Давняя мечта Наполеона наконец стала реальностью, и теперь, вместо того чтобы летать или плыть по морю, как когда- то силы вторжения, путешественники могли просто нырнуть под воду и вынырнуть уже на территории соседа. Случился, правда, мелкий дипломатический конфуз, когда стало известно, что лондонский пересадочный терминал будет находиться на станции Ватерлоо, но большинство французов лишь пожали плечами, отмахнувшись от этого исторического щелчка.
Такая близость оказалась неожиданностью и для французов, и для бриттов. Это было сродни тому, как если бы давних супругов вновь уложили в одну постель после долгих лет пребывания в отдельных спальнях, когда каждый мог с удовольствием вытягиваться во всех направлениях на собственном матрасе. Возникал вопрос: станут ли они пихаться коленями и локтями или предпочтут уютно устроиться в объятиях друг друга? И кому тогда достанется одеяло? Этот вопрос вставал все острее, когда под то же одеяло нырнули американцы, предлагая развлечься втроем…
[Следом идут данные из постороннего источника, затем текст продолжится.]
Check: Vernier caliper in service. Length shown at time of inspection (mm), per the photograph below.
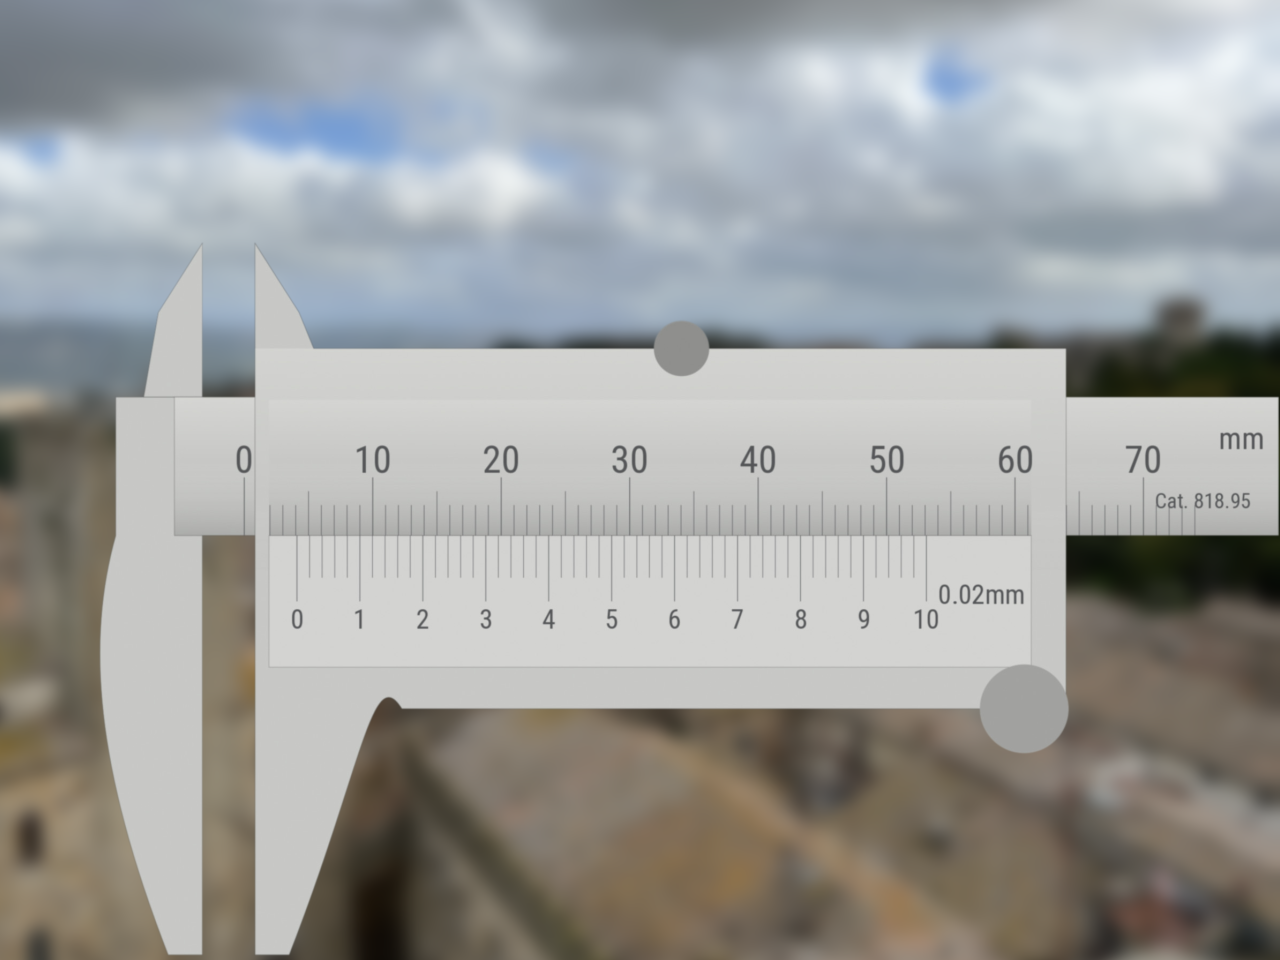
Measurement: 4.1 mm
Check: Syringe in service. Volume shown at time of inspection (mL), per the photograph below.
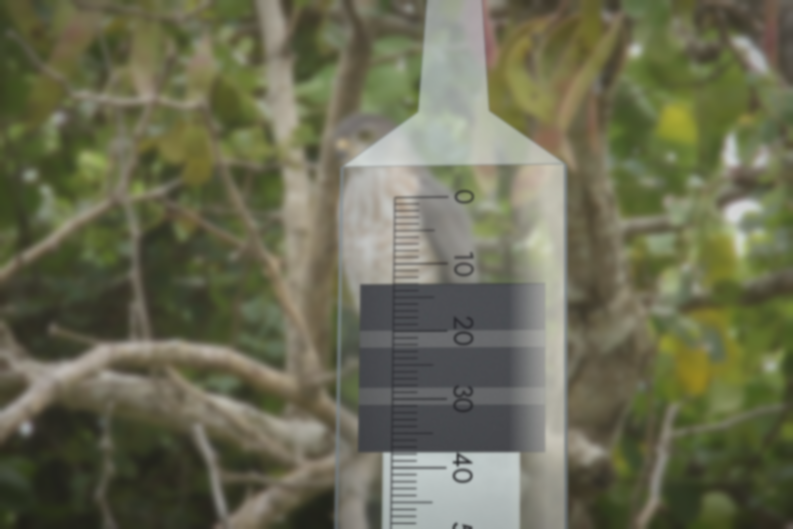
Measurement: 13 mL
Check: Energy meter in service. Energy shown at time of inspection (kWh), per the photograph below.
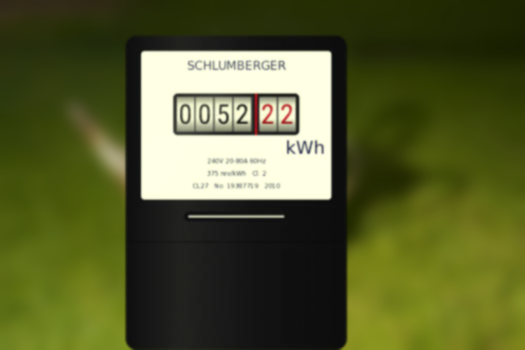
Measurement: 52.22 kWh
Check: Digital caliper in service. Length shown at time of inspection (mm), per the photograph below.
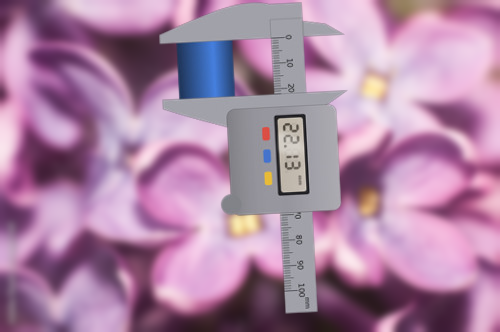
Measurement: 22.13 mm
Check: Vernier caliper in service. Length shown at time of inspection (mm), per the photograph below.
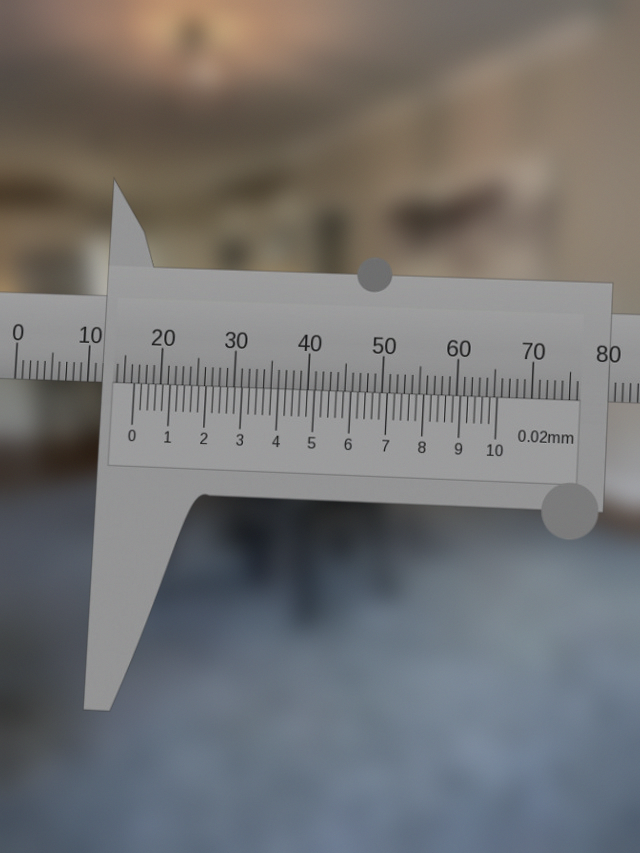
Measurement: 16.4 mm
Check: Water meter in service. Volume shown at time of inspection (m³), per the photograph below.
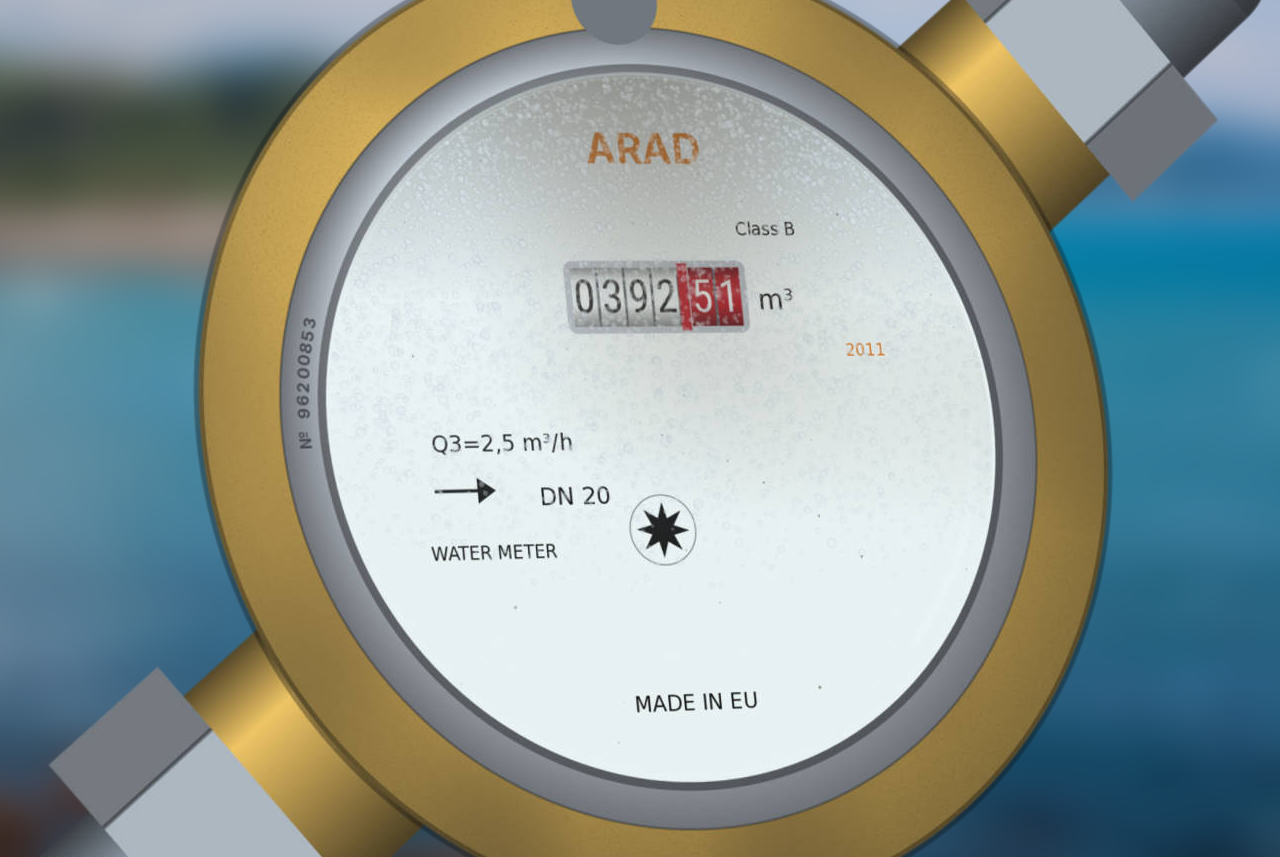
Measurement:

Спустя всего несколько месяцев после открытия туннеля под Ла-Маншем французы воздвигли стену. Не для защиты от последствий глобального потепления — это был культурный и языковый барьер для приливной волны английского языка, которая (как им казалось) смывает французский язык с лингвистической карты мира.
Как мы уже знаем из предыдущей главы, Франция долгое время с подозрением косилась на рок-н-ролл, и в августе 1994 года французский министр культуры и французского языка протолкнул закон, призванный остановить англо-американское вторжение раз и навсегда.
Министр Жак Тубон сам не относился к тем людям, кого можно назвать человеком высокой культуры: это был политический карьерист, выпускник элитарной французской Национальной школы администрации (НША), правая рука Жака Ширака в годы работы последнего в различных министерствах. Тубон так же подходил для руководства министерством культуры, как и для управления железными дорогами, налоговым департаментом или избирательными кампаниями Ширака.
Вступив в должность министра в 1993 году, он произнес речь, в которой заявил о своем желании продвигать «культуру, которая делает из каждого человека ответственного гражданина». Для большинства из нас эта фраза звучит как набор слов, но для французских политиков, хорошо знакомых с НША, это был образец административного красноречия; другие министры произносили точно такие же речи, разве что заменяя «культуру» словами «армия», «атомная энергия» и «сыр».
Одной из первых инициатив Тубона стала, как и следовало ожидать, реорганизация крупных культурных учреждений, таких как Лувр, Национальная опера и Национальная библиотека, и везде он расставлял на ключевые должности «соратников». Разумеется, из той же НША.